The four-way stop at the intersection of Pennsylvania Avenue and Liberty Street in downtown Warren has drawn the ire of motorists and pedestrians alike.
Drivers don't like the congestion that can result, and pedestrians have expressed concern about getting hit.
But how is it actually supposed to work?
Reading from the vehicle code, City of Warren Police Sgt. Brandon Deppen said on Wednesday, "When two vehicles approach or enter an intersection from different highways at approximately the same time, the driver of the vehicle on the left shall yield the right of way to the vehicle on the right."
So, for example, if you're driving south on Liberty Street and a vehicle traveling east on Pennsylvania Avenue stops at the intersection at the same time, by law, you have the right of way.
Stop sign rules also help clarify the situation.
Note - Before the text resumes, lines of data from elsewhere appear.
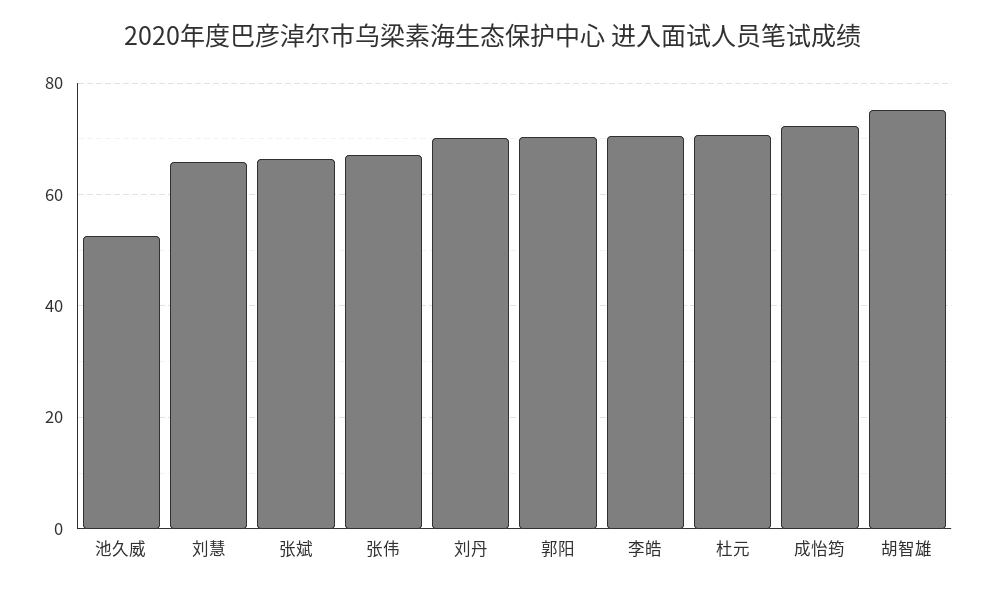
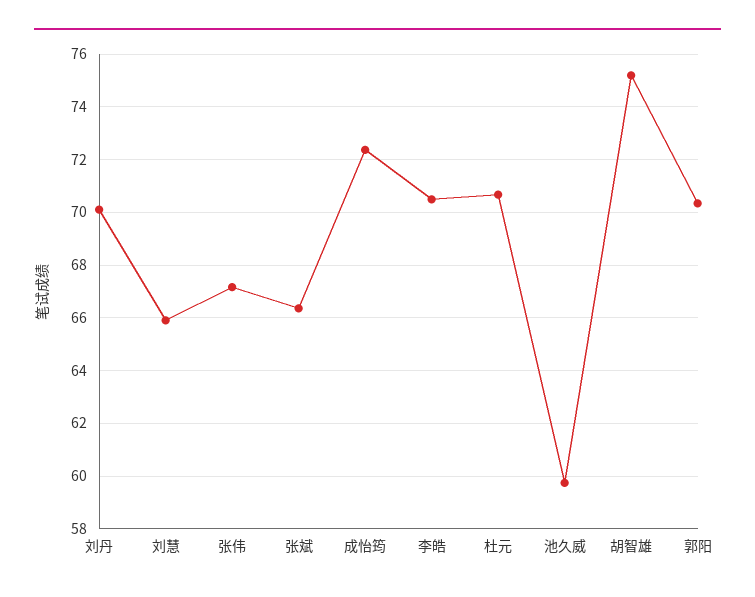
池久威: 52 -> 59.75

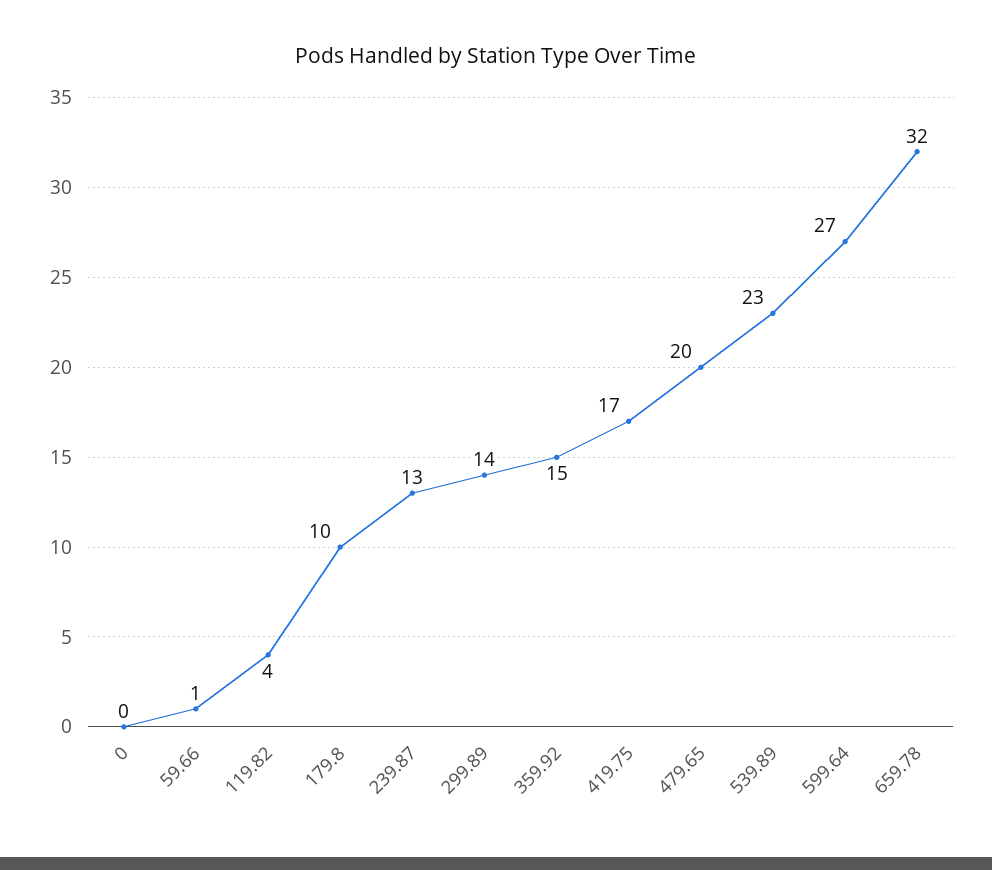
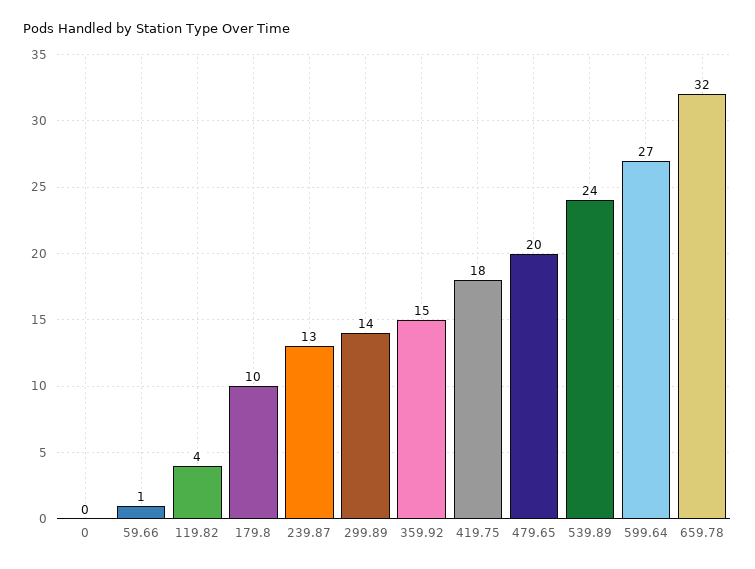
419.75: 17 -> 18
539.89: 23 -> 24

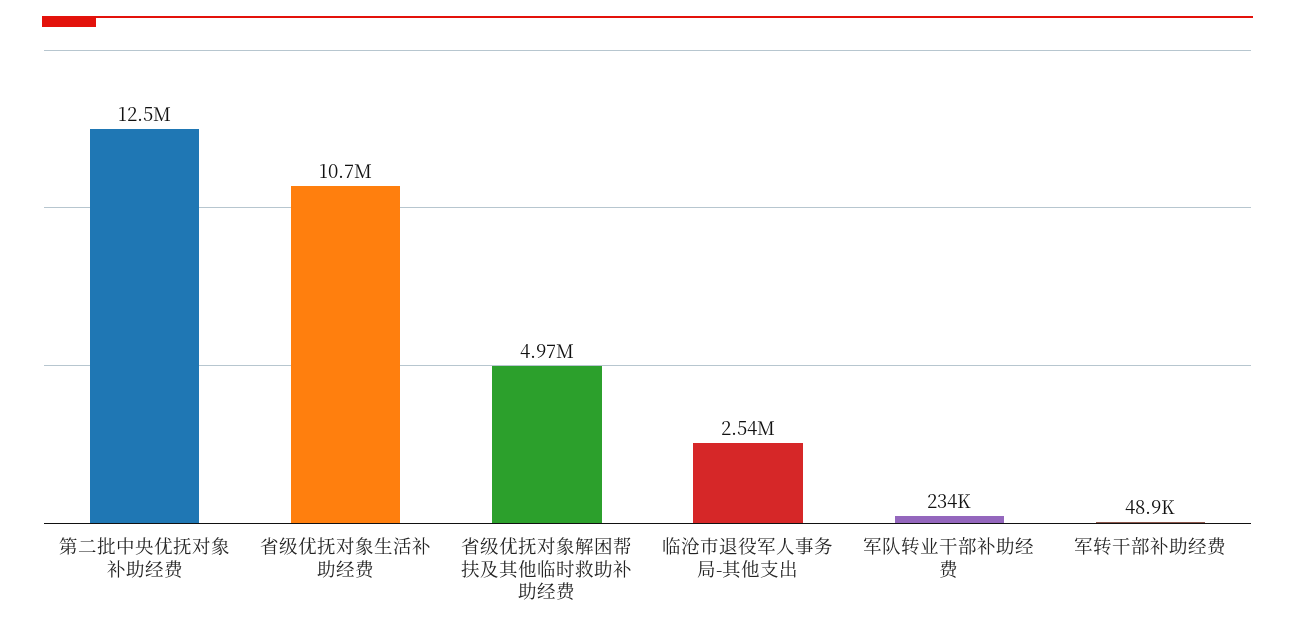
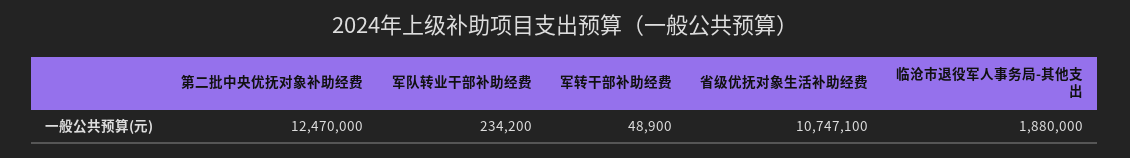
省级优抚对象解困帮扶及其他临时救助补助经费: 4970000 -> none
临沧市退役军人事务局-其他支出: 2540000 -> 1880000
"Every driver of a vehicle approaching a stop sign shall stop at a clearly marked stop line" or cross walk line, the code states. If no line exists, a vehicle is to stop "at a point nearest the intersecting roadway where the driver has a clear view of the intersecting roadway before entering."
Deppen explained that if a motorist still does not have a clear view after stopping, according to the code, "The driver shall, after yielding the right of way to any pedestrians in the crosswalk, slowly pull forward from the stopped position to a point where the driver has a clear view of approaching traffic."
But just because vehicles have to yield to pedestrians, it doesn't mean pedestrians don't have responsibilities. The code says, "No pedestrian shall suddenly leave a curb or walk or run into the path of a vehicle which is so close as to constitute a hazard."
The meaning? It's possible for a pedestrian to get hit in a crosswalk and still be at fault.
"If they run out in front of someone who stopped, they (pedestrians) can be at fault," Deppen said. "They still have to exercise care as a pedestrian."
Deppen said the police department has not had any reportable accidents at the intersection involving vehicles or pedestrians. "We have had complaints of near misses from people," he added.